Neue Blicke auf den alten Osten – Ausstellung im MUSE-O
Kaum ein Architekturstil hat den Stuttgarter Osten mehr geprägt als der Historismus. Ihm widmet MUSE-O nun eine eigene Ausstellung unter dem Titel „Prunk und Plüsch“. Eröffnung ist am 5. März.
Das ist schon ein faszinierender Effekt: Nach der Betrachtung der mehr als zwei Dutzend Bild-Text-Tafeln dieser Ausstellung wird man viele Ecken des Stuttgarter Ostens mit anderen Augen sehen. Oft folgt auf das erstaunte „Wo ist das denn?“ ein „ach da!“, denn an dem Haus ist man schon Hunderte Male vorbeigegangen und hat es doch nicht wirklich gesehen, geschweige denn gewürdigt.
Jörg Kleinbeck, der für MUSE-O vor Jahren bereits eine Ausstellung über den Jugendstil erarbeitet hat, hat sich nun den Historismus vorgenommen, jenen Stil, der ungefähr zwischen 1850 und 1914, hierzulande verstärkt ab 1880 das Gesicht der Stadt verändert hat. Er waren im Großen und Ganzen wirtschaftlich erfolgreiche Jahre; das Bürgertum konnte sich etwas leisten – und war bereit, dies zu zeigen, auch in der Architektur. Die Planer „liehen“ sich Gestaltungsideen aus vergangenen Epochen, etwa der Gotik und der Renaissance, und verschmolzen sie zu einem Stil, der vielen noch immer gemütliche Gefühle bereitet.

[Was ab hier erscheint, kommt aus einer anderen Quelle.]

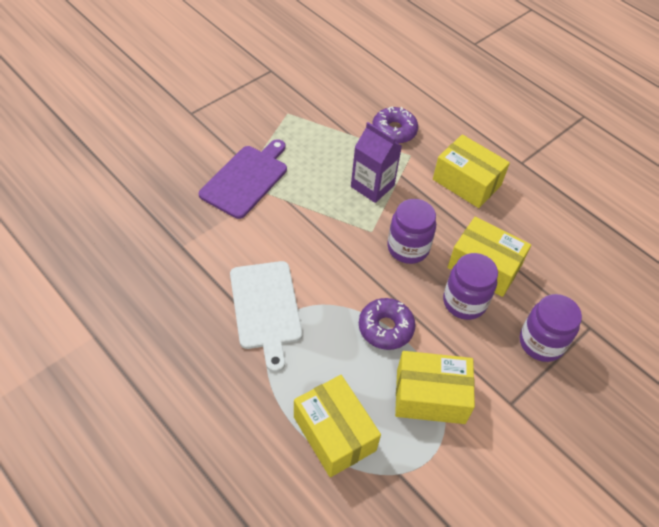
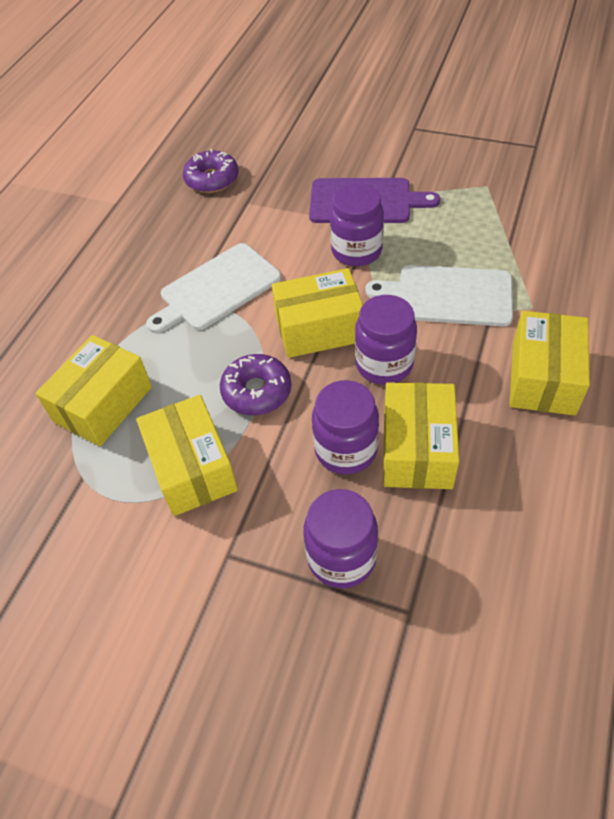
camera: 70 degrees right, 0 degrees up
purple carton [351,122,402,203] -> white cutting board [365,265,513,326]
purple donut [372,106,418,144] -> purple donut moved to [183,149,239,193]
none -> yellow box [272,268,363,358]
none -> purple jar [330,183,384,266]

Zwischen Berg und der Gänsheide – mit einem Schwerpunkt in Ostheim – entdeckte Kleinbeck an die 30 besondere Beispiele dieses Stils. Natürlich sind die stilprägenden „Ikonen“ des Historismus dabei: die Villa Berg als erster Neo-Renaissancebau hierzulande und die Berger Kirche als erstes Neogotik-Gotteshaus Württembergs. Vor allem aber geht es um die Wohnhäuser, die – manchmal komplett, manchmal nur in Teilen – historistische Züge tragen. Jedem Gebäude ist eine eigene Tafel mit knappem Text und mehreren Fotos gewidmet; sofern historische Ansichten vorliegen, zeigt die Ausstellung selbstverständlich auch diese.
Zu diesen gebauten Zeugen des Historismus stellen die Ausstellungsmacher des MUSE-O die passenden Einrichtungsgegenstände, etwa Schränke und Sessel. Den zweiten Raum dominierte ein blaues Teil, das die Museumsleute augenzwinkernd als „neoromanisches Ausstellungsmöbel“ bezeichnen; es trägt weitere Exponate, etwa aus Keramik oder Glas. Papiererne Zeugnisse, Bücher und Kataloge beispielsweise, sind in Flachvitrinen zu bestaunen. Die meisten Objekte stammen – wie oft bei MUSE-O – von Menschen aus dem Stuttgarter Osten.
Eröffnet wird die beeindruckende Zusammenstellung mit einer kleinen Feier am Sonntag, dem 5. März, um 15 Uhr. Dabei wird Jörg Kleinbeck in einem kleinen Rundgang auf wichtige Aspekte der Ausstellung aufmerksam machen.